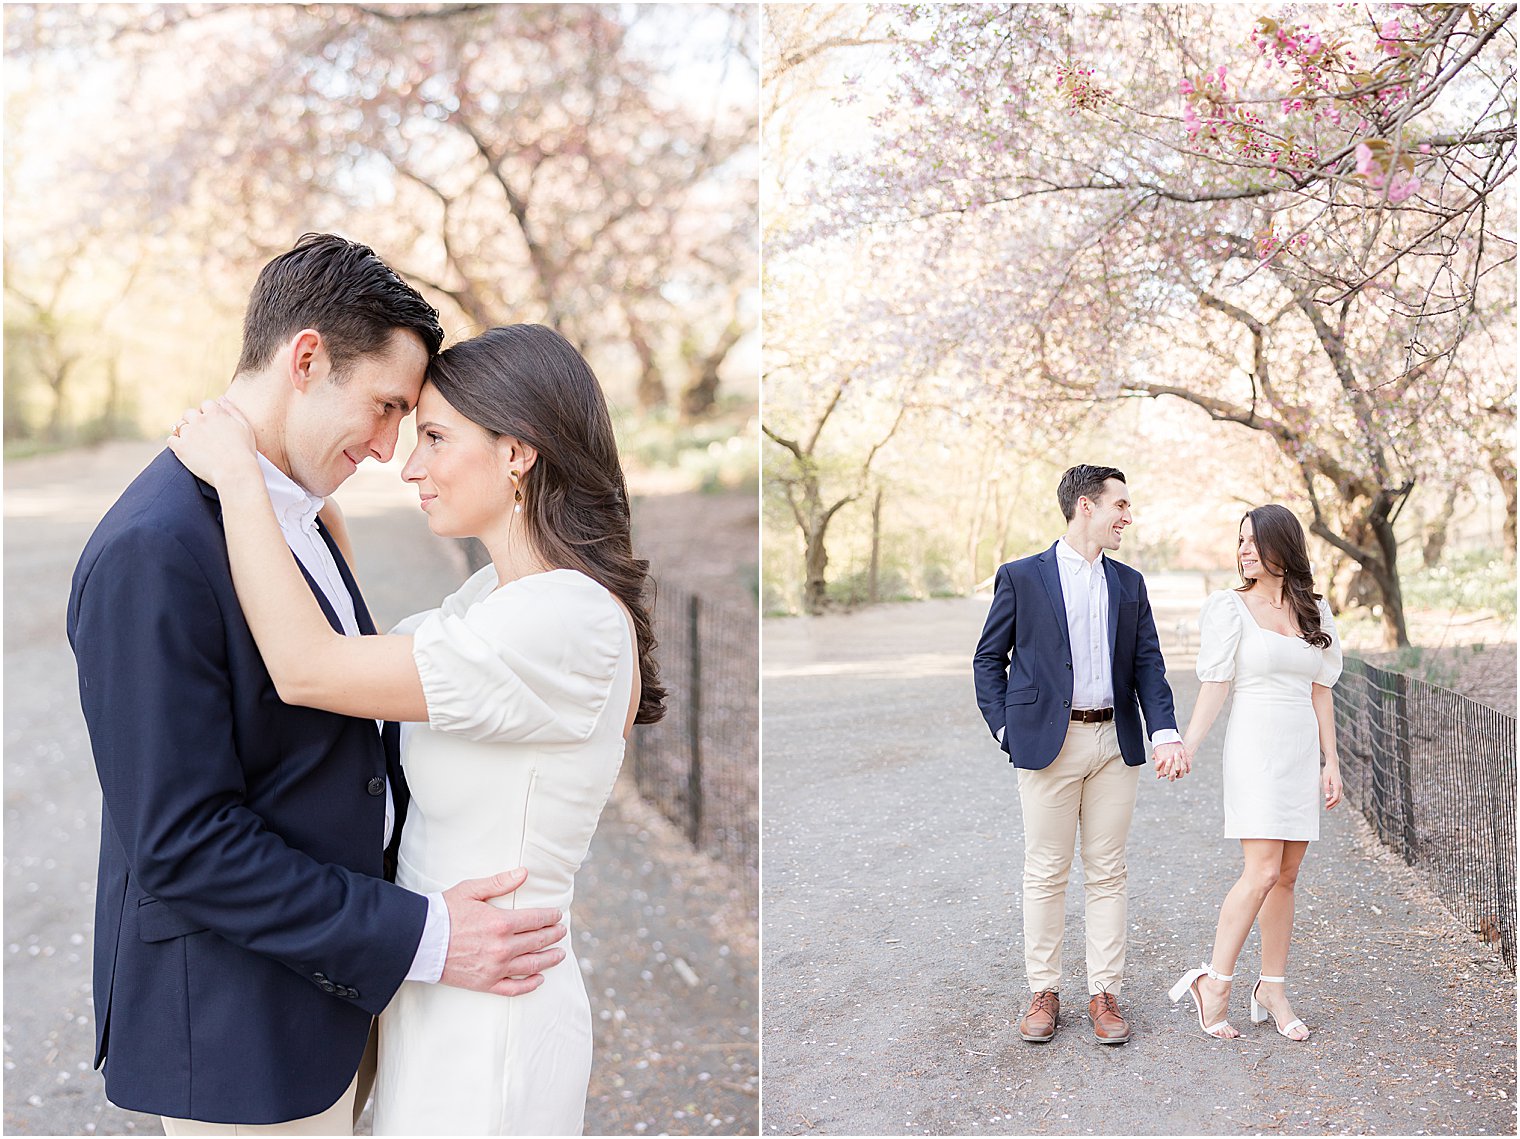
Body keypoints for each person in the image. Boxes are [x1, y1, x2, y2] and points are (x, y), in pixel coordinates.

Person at [67, 234, 568, 1135]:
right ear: (306, 359)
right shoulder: (154, 548)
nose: (387, 449)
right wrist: (424, 935)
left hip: (333, 1003)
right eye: (383, 408)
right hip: (239, 1033)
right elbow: (182, 844)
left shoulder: (294, 511)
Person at [168, 321, 666, 1135]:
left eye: (434, 435)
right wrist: (312, 513)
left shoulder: (565, 618)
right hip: (439, 984)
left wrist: (241, 477)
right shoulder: (491, 604)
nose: (409, 464)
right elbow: (368, 668)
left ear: (518, 451)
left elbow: (309, 667)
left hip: (493, 1012)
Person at [973, 464, 1187, 1046]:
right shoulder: (1020, 577)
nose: (1128, 516)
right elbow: (988, 659)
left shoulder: (1129, 583)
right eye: (1121, 504)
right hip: (1048, 743)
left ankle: (1104, 993)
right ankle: (1044, 991)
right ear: (1086, 506)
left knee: (1108, 871)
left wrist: (1163, 730)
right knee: (1045, 871)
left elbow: (1149, 665)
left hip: (1115, 744)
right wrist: (1004, 731)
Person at [1168, 504, 1342, 1041]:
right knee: (1262, 870)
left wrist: (1330, 761)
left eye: (1253, 540)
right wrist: (1188, 742)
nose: (1242, 549)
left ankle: (1272, 985)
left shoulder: (1316, 610)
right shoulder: (1228, 608)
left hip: (1297, 752)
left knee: (1288, 875)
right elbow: (1216, 683)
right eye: (1239, 540)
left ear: (1282, 546)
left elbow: (1320, 689)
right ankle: (1214, 982)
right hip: (1254, 750)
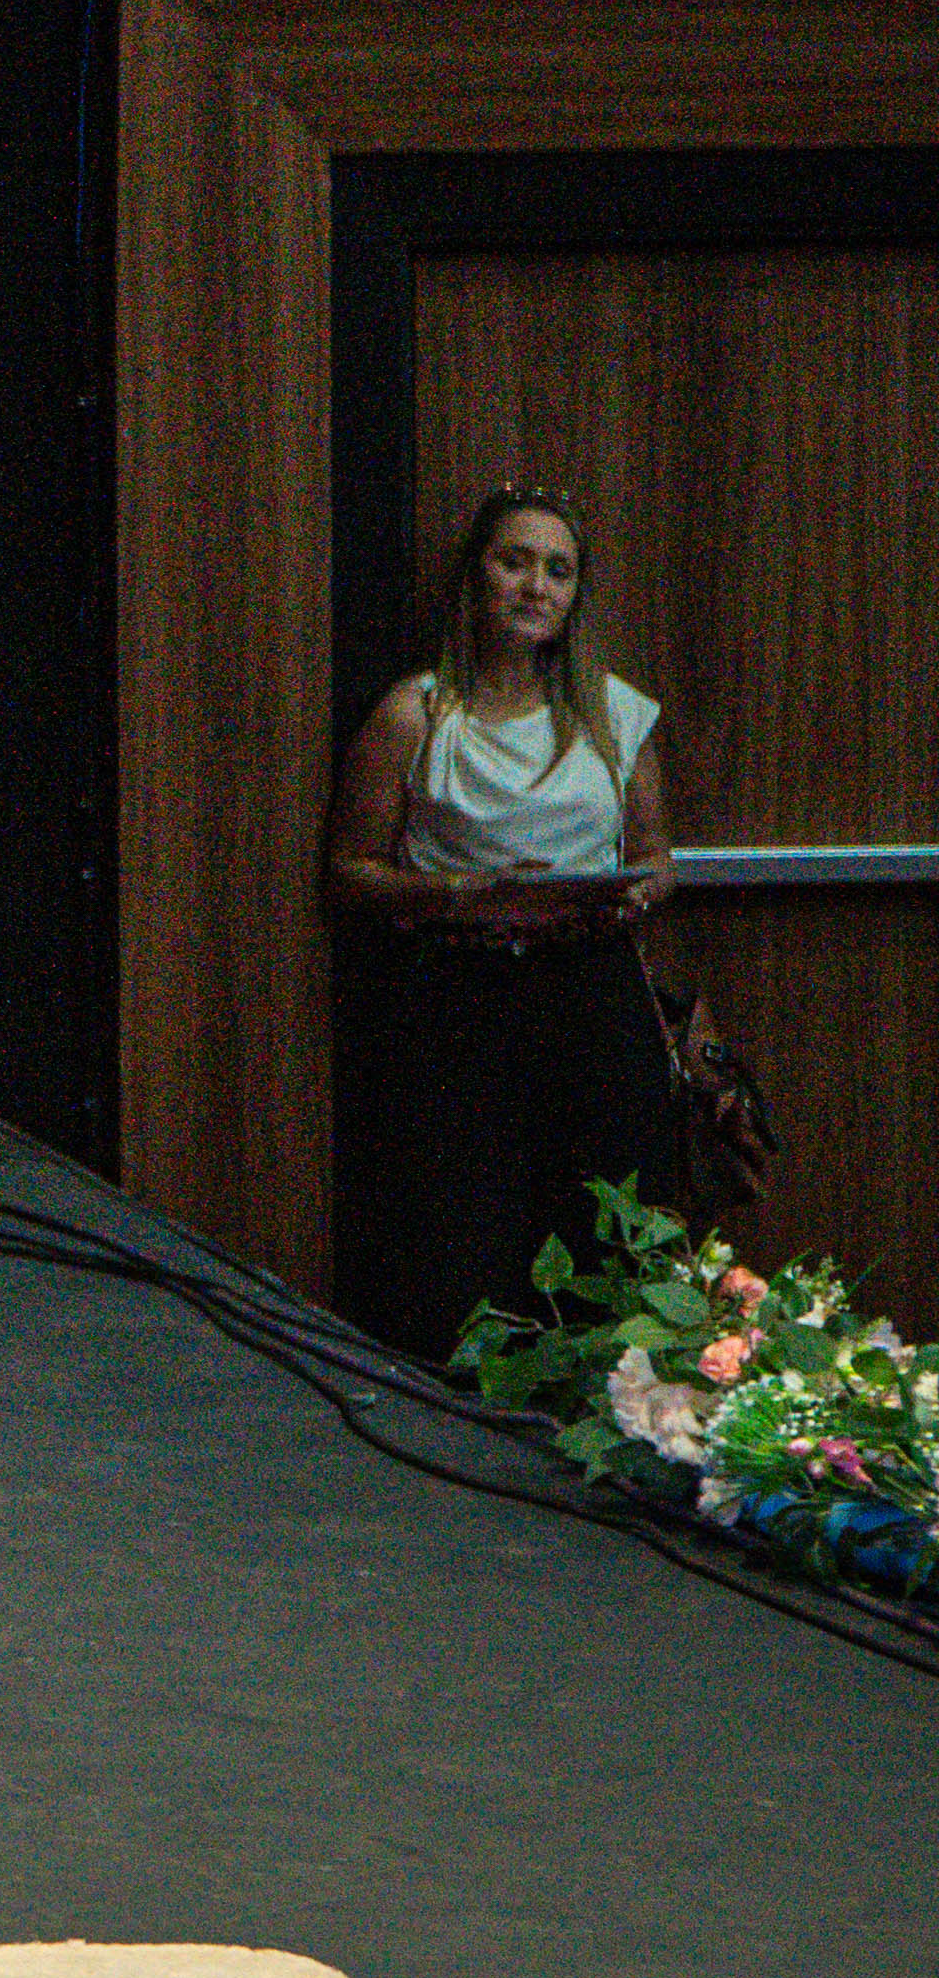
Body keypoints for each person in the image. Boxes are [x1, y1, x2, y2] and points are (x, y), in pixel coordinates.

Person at [322, 485, 708, 1359]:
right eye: (515, 561)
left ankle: (609, 1423)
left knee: (607, 1225)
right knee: (459, 1238)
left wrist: (618, 894)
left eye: (558, 570)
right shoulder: (414, 713)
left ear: (576, 596)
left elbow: (659, 861)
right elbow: (348, 875)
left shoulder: (617, 713)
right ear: (475, 579)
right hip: (455, 998)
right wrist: (462, 893)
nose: (537, 586)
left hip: (590, 990)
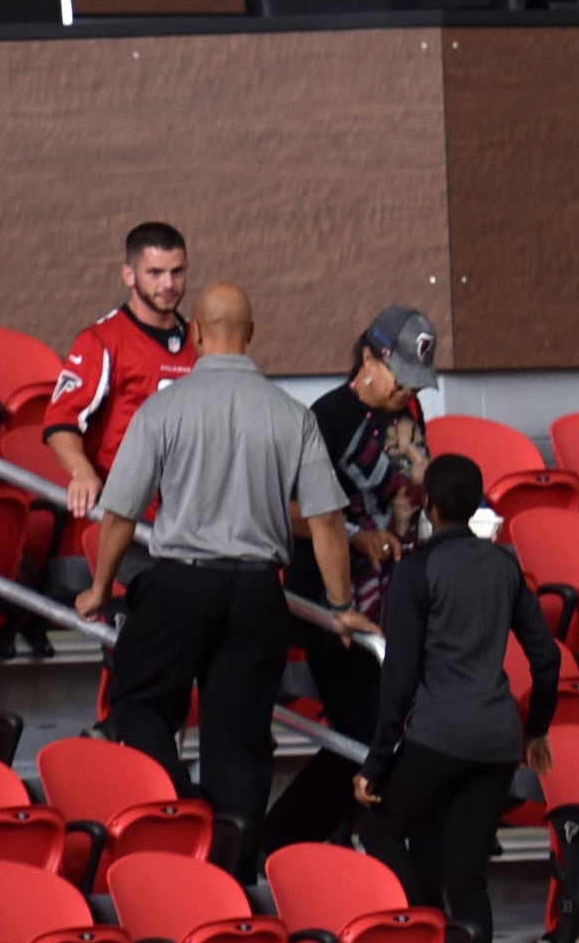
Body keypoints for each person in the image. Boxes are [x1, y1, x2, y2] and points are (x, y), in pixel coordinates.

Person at [73, 281, 363, 879]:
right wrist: (340, 605)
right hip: (260, 590)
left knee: (138, 697)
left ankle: (183, 810)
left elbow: (121, 513)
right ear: (252, 334)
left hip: (181, 580)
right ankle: (232, 866)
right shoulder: (291, 415)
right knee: (240, 737)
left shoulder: (164, 408)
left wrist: (100, 588)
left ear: (196, 335)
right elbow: (327, 521)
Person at [352, 455, 558, 943]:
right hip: (497, 740)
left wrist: (376, 762)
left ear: (429, 505)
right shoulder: (504, 565)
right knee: (466, 876)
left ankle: (421, 929)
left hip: (441, 732)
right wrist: (537, 728)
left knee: (378, 822)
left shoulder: (417, 570)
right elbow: (546, 657)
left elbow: (399, 676)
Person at [265, 305, 441, 858]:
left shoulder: (407, 414)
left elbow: (414, 490)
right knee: (364, 732)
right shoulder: (327, 417)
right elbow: (287, 508)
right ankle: (281, 839)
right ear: (369, 358)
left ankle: (341, 834)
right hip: (331, 601)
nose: (406, 393)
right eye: (400, 378)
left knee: (383, 732)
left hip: (393, 598)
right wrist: (354, 536)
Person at [43, 222, 195, 519]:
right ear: (128, 274)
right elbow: (60, 421)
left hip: (190, 515)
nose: (168, 284)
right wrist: (82, 471)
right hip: (123, 518)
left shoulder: (201, 339)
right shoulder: (101, 341)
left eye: (177, 272)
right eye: (155, 273)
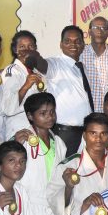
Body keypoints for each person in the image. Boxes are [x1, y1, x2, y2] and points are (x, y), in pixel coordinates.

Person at [13, 93, 67, 215]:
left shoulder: (58, 142)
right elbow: (8, 161)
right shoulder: (24, 139)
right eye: (43, 113)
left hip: (51, 202)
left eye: (52, 112)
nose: (49, 117)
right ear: (30, 116)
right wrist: (15, 142)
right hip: (30, 201)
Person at [26, 25, 92, 156]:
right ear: (61, 45)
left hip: (84, 133)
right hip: (65, 134)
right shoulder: (55, 64)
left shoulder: (81, 66)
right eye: (68, 41)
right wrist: (34, 56)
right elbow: (42, 65)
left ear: (83, 44)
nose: (73, 45)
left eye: (78, 41)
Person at [0, 30, 45, 139]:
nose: (27, 50)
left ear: (35, 49)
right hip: (18, 129)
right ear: (15, 50)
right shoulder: (11, 71)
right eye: (22, 47)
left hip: (36, 128)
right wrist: (26, 85)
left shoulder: (37, 72)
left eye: (31, 46)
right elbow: (8, 108)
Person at [80, 16, 108, 112]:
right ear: (89, 32)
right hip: (85, 112)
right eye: (95, 28)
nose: (99, 31)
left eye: (103, 28)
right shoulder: (80, 54)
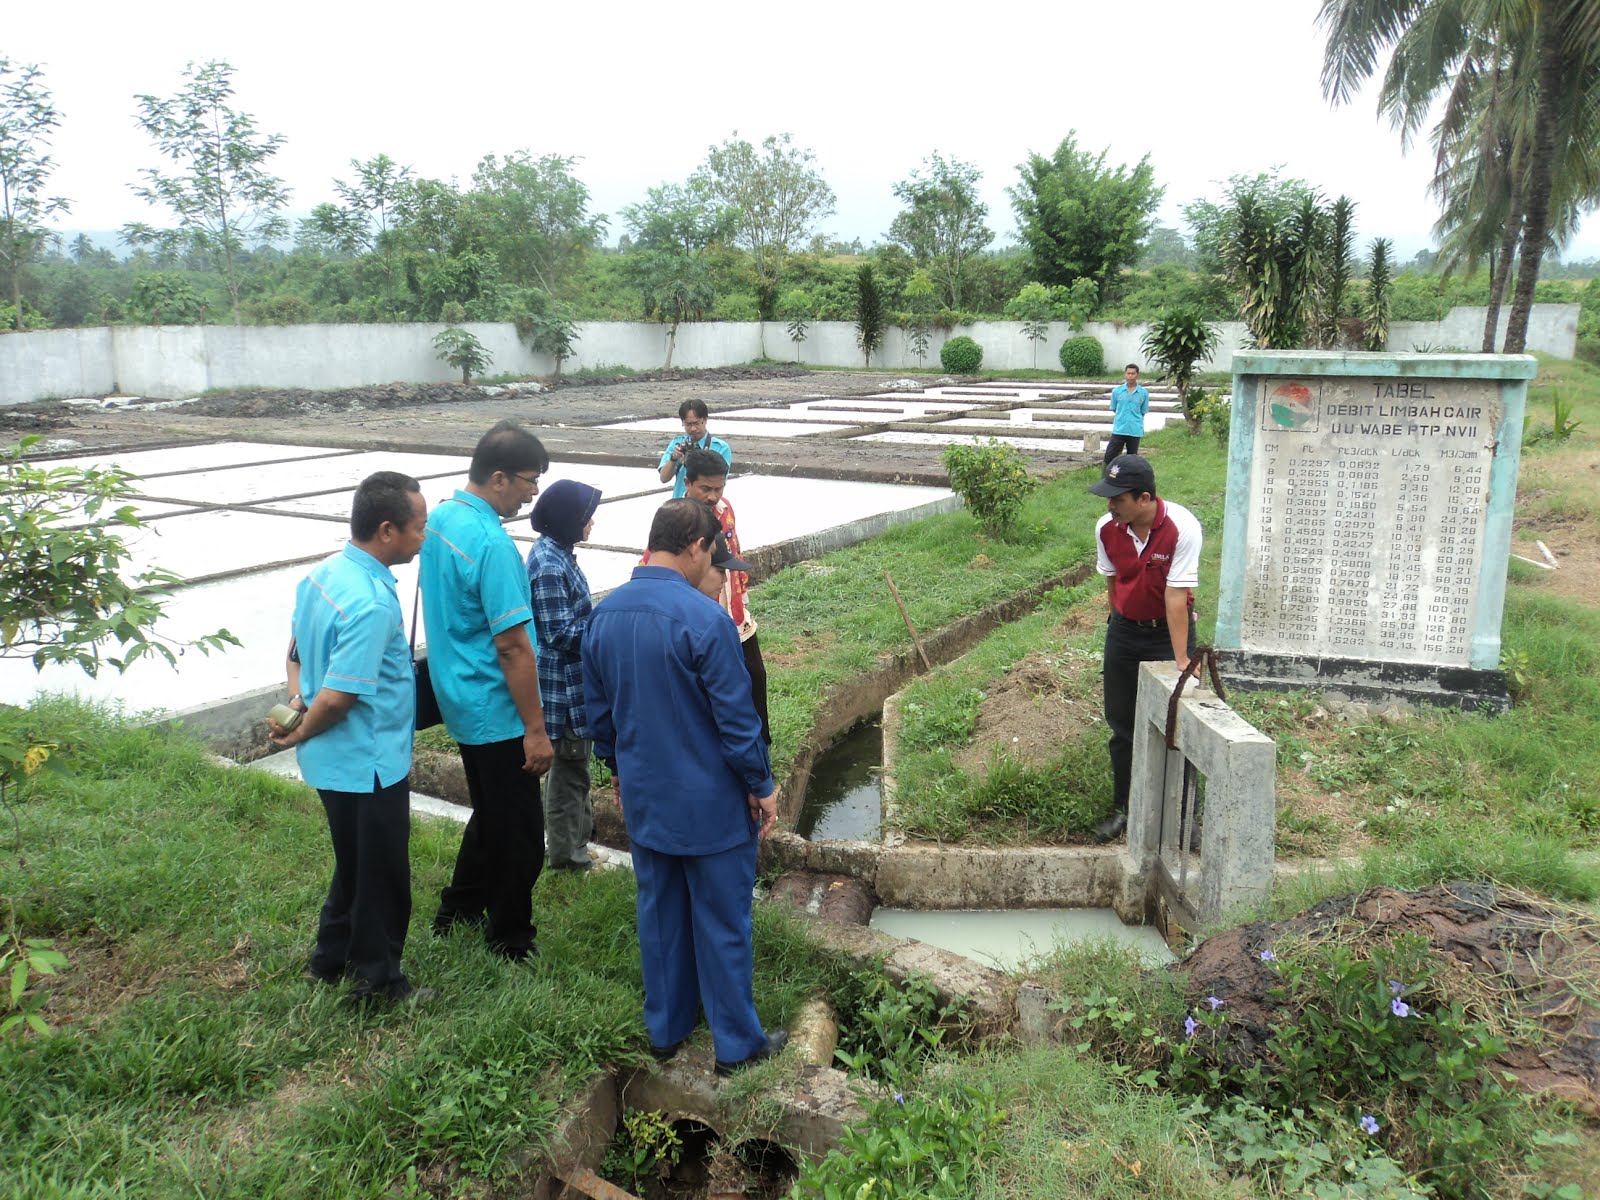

☆ ☆ ☆ ☆

What the task asks:
Please reproduce the records above exactly, omitting every picture.

Response area:
Body keypoints for each person in the image. Boxes are [x1, y1, x2, y2] and points are (x, y), in pixel coordinates.

Person at [67, 234, 568, 1135]:
right ear: (306, 359)
right shoulder: (154, 548)
nose: (387, 449)
right wrist: (424, 935)
left hip: (333, 1003)
right eye: (383, 408)
right hip: (239, 1033)
right elbow: (182, 844)
left shoulder: (294, 511)
Person at [168, 321, 666, 1135]:
left eye: (434, 435)
right wrist: (312, 513)
left shoulder: (565, 618)
right hip: (439, 984)
left wrist: (241, 477)
right shoulder: (491, 604)
nose: (409, 464)
right elbow: (368, 668)
left ear: (518, 451)
left elbow: (309, 667)
left hip: (493, 1012)
Person at [973, 464, 1187, 1046]:
right shoulder: (1020, 577)
nose: (1128, 516)
right elbow: (988, 659)
left shoulder: (1129, 583)
right eye: (1121, 504)
right hip: (1048, 743)
left ankle: (1104, 993)
right ankle: (1044, 991)
right ear: (1086, 506)
left knee: (1108, 871)
left wrist: (1163, 730)
right knee: (1045, 871)
left elbow: (1149, 665)
left hip: (1115, 744)
right wrist: (1004, 731)
Person at [1168, 504, 1342, 1041]:
right knee: (1262, 870)
left wrist: (1330, 761)
left eye: (1253, 540)
right wrist: (1188, 742)
nose: (1242, 549)
left ankle: (1272, 985)
left shoulder: (1316, 610)
right shoulder: (1228, 608)
left hip: (1297, 752)
left knee: (1288, 875)
right elbow: (1216, 683)
right eye: (1239, 540)
left ear: (1282, 546)
left elbow: (1320, 689)
right ankle: (1214, 982)
right hip: (1254, 750)
Body keypoints for each person in the image. Boxes are [x1, y1, x2, y2] and points are (x, y), in pixel coordinates.

Person at [322, 485, 708, 1359]:
right eye: (515, 561)
left ankle: (609, 1423)
left knee: (607, 1225)
right knee: (459, 1238)
left wrist: (618, 894)
left eye: (558, 570)
right shoulder: (414, 713)
left ear: (576, 596)
left elbow: (659, 861)
right elbow: (348, 875)
left shoulder: (617, 713)
right ear: (475, 579)
right hip: (455, 998)
right wrist: (462, 893)
nose: (537, 586)
left hip: (590, 990)
Body keypoints for each person in the image. Boxes are [x1, y1, x2, y2] and points are (x, y), in pixel coordinates.

Person at [73, 281, 363, 879]:
right wrist: (340, 605)
right hip: (260, 590)
left knee: (138, 697)
left ankle: (183, 810)
left elbow: (121, 513)
right ear: (252, 334)
left hip: (181, 580)
right ankle: (232, 866)
right shoulder: (291, 415)
right knee: (240, 737)
left shoulder: (164, 408)
left wrist: (100, 588)
left ear: (196, 335)
right elbow: (327, 521)
Person at [352, 455, 558, 943]:
right hip: (497, 740)
left wrist: (376, 762)
left ear: (429, 505)
right shoulder: (504, 565)
right knee: (466, 876)
left ankle: (421, 929)
left hip: (441, 732)
right wrist: (537, 728)
left knee: (378, 822)
left shoulder: (417, 570)
right elbow: (546, 657)
left elbow: (399, 676)
Person at [265, 305, 441, 858]:
left shoulder: (407, 414)
left elbow: (414, 490)
right knee: (364, 732)
right shoulder: (327, 417)
right elbow: (287, 508)
right ankle: (281, 839)
right ear: (369, 358)
left ankle: (341, 834)
right hip: (331, 601)
nose: (406, 393)
right eye: (400, 378)
left knee: (383, 732)
left hip: (393, 598)
right wrist: (354, 536)
Person at [43, 222, 195, 519]:
right ear: (128, 274)
right elbow: (60, 421)
left hip: (190, 515)
nose: (168, 284)
right wrist: (82, 471)
right hip: (123, 518)
left shoulder: (201, 339)
right shoulder: (101, 341)
left eye: (177, 272)
right eye: (155, 273)
Body keypoints for each person in the image. Boxes are [x1, y1, x2, y2] and points are (x, y), in pixel coordinates.

Person at [13, 93, 67, 215]:
left shoulder: (58, 142)
right elbow: (8, 161)
right shoulder: (24, 139)
right eye: (43, 113)
left hip: (51, 202)
left eye: (52, 112)
nose: (49, 117)
right ear: (30, 116)
right wrist: (15, 142)
right hip: (30, 201)
Person at [26, 25, 92, 156]:
right ear: (61, 45)
left hip: (84, 133)
right hip: (65, 134)
right shoulder: (55, 64)
left shoulder: (81, 66)
right eye: (68, 41)
right wrist: (34, 56)
right elbow: (42, 65)
left ear: (83, 44)
nose: (73, 45)
left eye: (78, 41)
Person at [0, 30, 45, 139]:
nose: (27, 50)
left ear: (35, 49)
right hip: (18, 129)
right ear: (15, 50)
right shoulder: (11, 71)
right eye: (22, 47)
left hip: (36, 128)
right wrist: (26, 85)
left shoulder: (37, 72)
left eye: (31, 46)
right elbow: (8, 108)
Person at [80, 16, 108, 112]:
right ear: (89, 32)
right hip: (85, 112)
right eye: (95, 28)
nose: (99, 31)
left eye: (103, 28)
right shoulder: (80, 54)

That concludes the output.